Lyu: This detection of fake media and the synthesis of fake media is playing a cat-and-mouse game. We always trying to beat the other side. So, once they notice there's a way fake videos can be detected, they actually improve their algorithm.
Sharyl: Now they blink?
Lyu: They blink now, yes.
Kalev Leetaru: Historically in Hollywood that took a lot of resources.
Sharyl: Special effects?
Leetaru: Exactly. Exactly. And now using deep learning and all this AI technology, machines are able to do that almost in point and click simplicity.
Kalev Leetaru is an analyst with the think tank: The Center for Cyber and Homeland Security. He worries about the accessibility of Deep Fake technology. The app is free. There are tutorials online.
Sharyl: If a Deepfake were used for malicious purposes, what is the fear?
Leetaru: ..what Deepfakes has done, its lowered that bar where you can just literally take a video of Donald Trump speaking, load it into a package and then set the camera, have yourself talking and literally make him talk, hit record, submit it back to Twitter and suddenly you have a video of him giving a speech somewhere.
Recently, Congressman Adam Schiff sounded warnings about deep fakes and the 2020 presidential campaign.
Rep. Adam Schiff: That concern now is heightened exponentially given that this new technology would allow the Russians or any other foreign actor, or any other malicious domestic actor, to push out in proximity to an election video or audio which is completely a forged product.
Meantime the technology moves forward. Early iterations relied on using a lookalike to make the face swap more convincing. Now, that’s no longer needed.
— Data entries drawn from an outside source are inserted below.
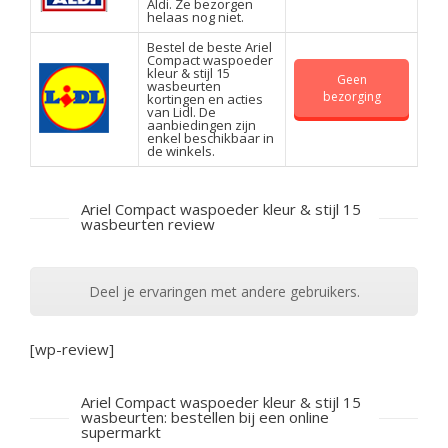
Aldi. Ze bezorgen
helaas nog niet.
Bestel de beste Ariel
Compact waspoeder
kleur & stijl 15
Geen
wasbeurten
bezorging
kortingen en acties
van Lidl. De
aanbiedingen zijn
enkel beschikbaar in
de winkels.
Ariel Compact waspoeder kleur & stijl 15
wasbeurten review
Deel je ervaringen met andere gebruikers.
[wp-review]
Ariel Compact waspoeder kleur & stijl 15
wasbeurten: bestellen bij een online
supermarkt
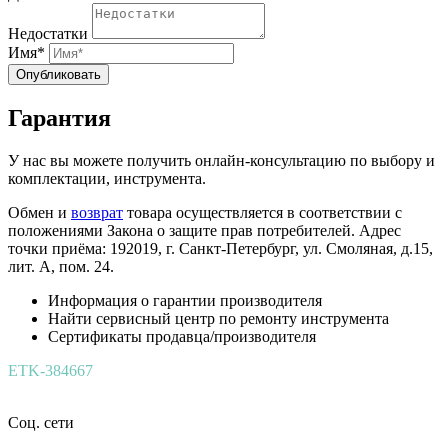
Недостатки
Имя*
Опубликовать
Гарантия
У нас вы можете получить онлайн-консультацию по выбору и
комплектации, инструмента.
Обмен и
возврат
товара осуществляется в соответствии с
положениями Закона о защите прав потребителей. Адрес
точки приёма: 192019, г. Санкт-Петербург, ул. Смоляная, д.15,
лит. А, пом. 24.
Информация о гарантии производителя
Найти сервисный центр по ремонту инструмента
Сертификаты продавца/производителя
ETK-384667
Соц. сети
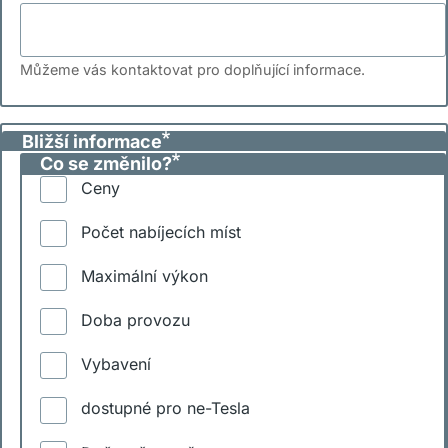
Můžeme vás kontaktovat pro doplňující informace.
Bližší informace
Co se změnilo?
Ceny
Počet nabíjecích míst
Maximální výkon
Doba provozu
Vybavení
dostupné pro ne-Tesla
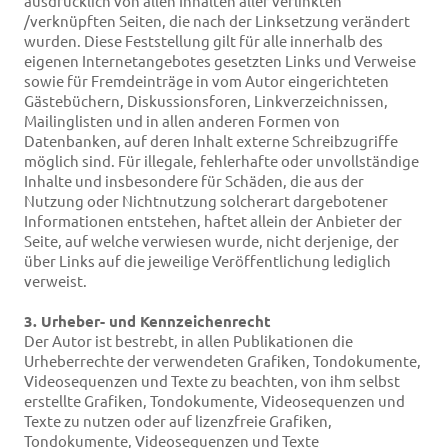
ausdrücklich von allen Inhalten aller verlinkten
/verknüpften Seiten, die nach der Linksetzung verändert
wurden. Diese Feststellung gilt für alle innerhalb des
eigenen Internetangebotes gesetzten Links und Verweise
sowie für Fremdeinträge in vom Autor eingerichteten
Gästebüchern, Diskussionsforen, Linkverzeichnissen,
Mailinglisten und in allen anderen Formen von
Datenbanken, auf deren Inhalt externe Schreibzugriffe
möglich sind. Für illegale, fehlerhafte oder unvollständige
Inhalte und insbesondere für Schäden, die aus der
Nutzung oder Nichtnutzung solcherart dargebotener
Informationen entstehen, haftet allein der Anbieter der
Seite, auf welche verwiesen wurde, nicht derjenige, der
über Links auf die jeweilige Veröffentlichung lediglich
verweist.
3. Urheber- und Kennzeichenrecht
Der Autor ist bestrebt, in allen Publikationen die
Urheberrechte der verwendeten Grafiken, Tondokumente,
Videosequenzen und Texte zu beachten, von ihm selbst
erstellte Grafiken, Tondokumente, Videosequenzen und
Texte zu nutzen oder auf lizenzfreie Grafiken,
Tondokumente, Videosequenzen und Texte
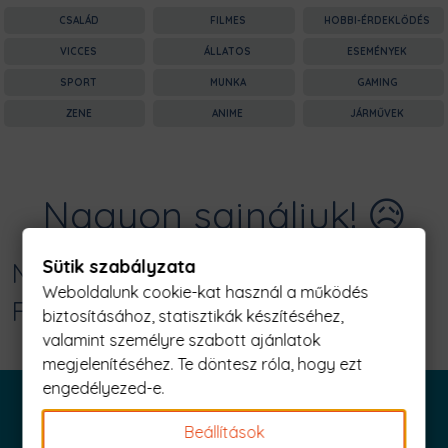
CSALÁD
FILMES
HOBBI-ÉRDEKLŐDÉS
VICCES
ÁLLATOS
ESEMÉNYEK
SPORT
MUNKA
GAMING
ZENE
ANIME
JÁRMŰVEK
Nagyon sajnáljuk! 😥
Sütik szabályzata
Nincs találat erre: "scarif trooper
Weboldalunk cookie-kat használ a működés
Férfi Póló"
biztosításához, statisztikák készítéséhez,
valamint személyre szabott ajánlatok
megjelenítéséhez. Te döntesz róla, hogy ezt
engedélyezed-e.
Beállítások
Beckham: Malaria isn’t just any disease.
English soccer star David Beckham appears to be flawlessly speaking multi-languages in this video about malaria.
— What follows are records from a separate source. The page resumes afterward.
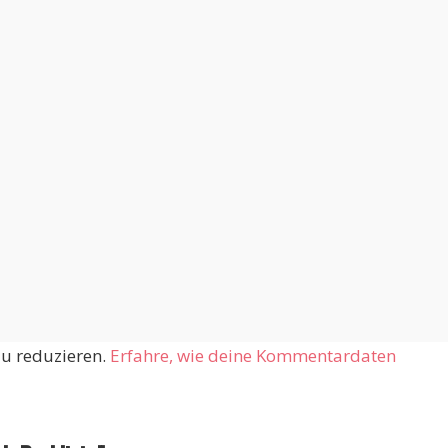
u reduzieren.
Erfahre, wie deine Kommentardaten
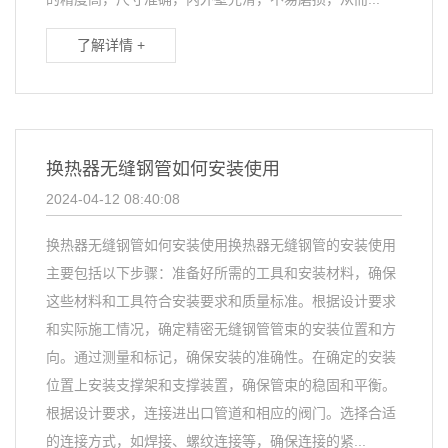
了解详情 +
换热器无缝钢管如何安装使用
2024-04-12 08:40:08
换热器无缝钢管如何安装使用换热器无缝钢管的安装使用
主要包括以下步骤：准备好所需的工具和安装材料，确保
这些材料和工具符合安装要求和质量标准。根据设计要求
和实际施工情况，确定精密无缝钢管管束的安装位置和方
向。通过测量和标记，确保安装的准确性。在确定的安装
位置上安装支撑架和支撑装置，确保管束的稳固和平衡。
根据设计要求，连接进出口管道和相应的阀门。选择合适
的连接方式，如焊接、螺纹连接等，确保连接的紧...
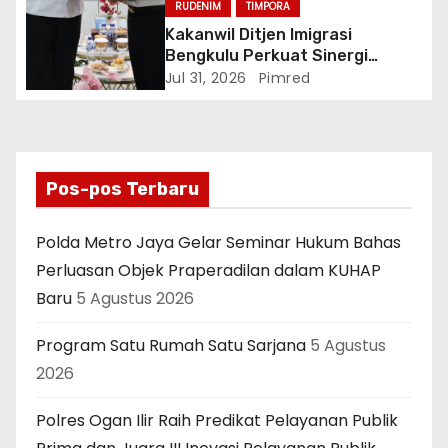
RUDENIM
TIMPORA
Kakanwil Ditjen Imigrasi
Bengkulu Perkuat Sinergi
Penegakan Hukum Melalui
Jul 31, 2026
Pimred
Audiensi dengan Kajati
Bengkulu.
Pos-pos Terbaru
Polda Metro Jaya Gelar Seminar Hukum Bahas
Perluasan Objek Praperadilan dalam KUHAP
Baru
5 Agustus 2026
Program Satu Rumah Satu Sarjana
5 Agustus
2026
Polres Ogan Ilir Raih Predikat Pelayanan Publik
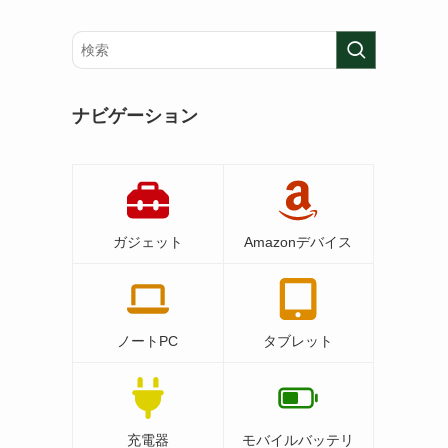
ナビゲーション
ガジェット
Amazonデバイス
ノートPC
タブレット
充電器
モバイルバッテリ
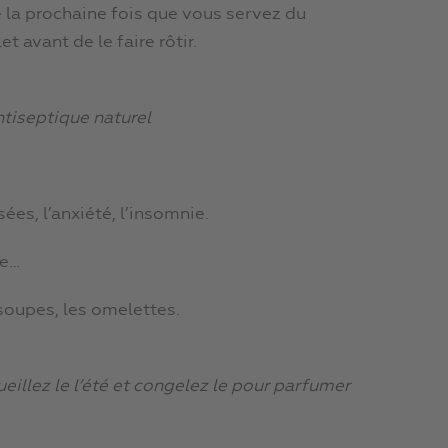
 la prochaine fois que vous servez du
 avant de le faire rôtir.
ntiseptique naturel
sées, l’anxiété, l’insomnie.
ve…
 soupes, les omelettes.
illez le l’été et congelez le pour parfumer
Beckham deepfake: (Arabic) “And it still kills a child every two minutes.” (French) "But we can end it. We have the knowledge, we have the opportunity.”
Whether the technology is used for good or evil there’s a brave new artificial reality.
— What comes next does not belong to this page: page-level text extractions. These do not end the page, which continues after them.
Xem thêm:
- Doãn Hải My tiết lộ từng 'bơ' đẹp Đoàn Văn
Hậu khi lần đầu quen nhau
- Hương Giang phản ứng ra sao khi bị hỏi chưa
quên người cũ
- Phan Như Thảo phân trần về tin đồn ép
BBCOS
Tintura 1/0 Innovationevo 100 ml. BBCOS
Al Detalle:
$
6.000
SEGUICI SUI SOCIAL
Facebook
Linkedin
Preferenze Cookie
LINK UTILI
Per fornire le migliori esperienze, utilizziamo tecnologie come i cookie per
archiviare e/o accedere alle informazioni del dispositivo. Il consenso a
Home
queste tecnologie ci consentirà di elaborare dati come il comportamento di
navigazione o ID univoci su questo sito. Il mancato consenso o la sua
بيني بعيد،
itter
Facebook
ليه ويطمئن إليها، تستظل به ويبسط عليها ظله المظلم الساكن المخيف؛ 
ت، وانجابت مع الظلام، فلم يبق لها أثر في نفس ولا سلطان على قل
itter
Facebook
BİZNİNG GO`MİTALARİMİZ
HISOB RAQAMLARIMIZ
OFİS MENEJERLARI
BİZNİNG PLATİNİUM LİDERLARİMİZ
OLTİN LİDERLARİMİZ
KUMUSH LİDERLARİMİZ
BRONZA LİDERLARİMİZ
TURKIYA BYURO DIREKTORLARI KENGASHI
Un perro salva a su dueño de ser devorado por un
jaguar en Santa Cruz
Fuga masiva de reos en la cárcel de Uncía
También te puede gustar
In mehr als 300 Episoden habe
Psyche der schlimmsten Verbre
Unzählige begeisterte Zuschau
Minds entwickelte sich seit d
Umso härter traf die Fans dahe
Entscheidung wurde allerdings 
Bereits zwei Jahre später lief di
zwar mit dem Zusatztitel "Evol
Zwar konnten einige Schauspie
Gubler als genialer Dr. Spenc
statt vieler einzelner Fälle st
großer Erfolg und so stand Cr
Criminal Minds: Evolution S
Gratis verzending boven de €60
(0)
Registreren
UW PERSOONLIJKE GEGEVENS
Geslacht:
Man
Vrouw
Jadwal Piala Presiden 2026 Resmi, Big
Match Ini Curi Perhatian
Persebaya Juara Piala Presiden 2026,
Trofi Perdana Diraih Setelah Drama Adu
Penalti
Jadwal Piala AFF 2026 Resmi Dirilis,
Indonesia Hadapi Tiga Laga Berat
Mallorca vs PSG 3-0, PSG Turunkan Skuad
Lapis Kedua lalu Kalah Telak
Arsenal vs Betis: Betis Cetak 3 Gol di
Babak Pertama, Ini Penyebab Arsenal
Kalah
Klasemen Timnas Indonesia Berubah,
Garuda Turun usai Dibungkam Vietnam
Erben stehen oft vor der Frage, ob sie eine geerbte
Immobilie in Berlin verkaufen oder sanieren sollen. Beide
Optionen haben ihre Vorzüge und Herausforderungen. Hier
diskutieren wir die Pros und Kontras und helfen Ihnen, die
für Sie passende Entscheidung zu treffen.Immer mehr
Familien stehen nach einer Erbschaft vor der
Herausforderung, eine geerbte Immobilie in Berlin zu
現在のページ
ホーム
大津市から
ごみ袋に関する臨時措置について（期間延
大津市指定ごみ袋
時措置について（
Sharyl: Are we quickly approaching a time do you think when we shouldn't believe at face value anything we see online?
Lyu: I think, at least, I will say everybody should be careful and keep vigilant about this kind of visual media we're seeing, simply because we have the capacity of changing them.
Lyu is working on ideas to make photos that we post online on social media harder to steal and use in face swapping technology. Also with the warning not to believe anything, is undermining our trust in all videos including those that are genuine, it’s own problem? When we can no longer be sure what is real and what is not? And there’s the issue of plausible deniability. People can say something real “is not me.”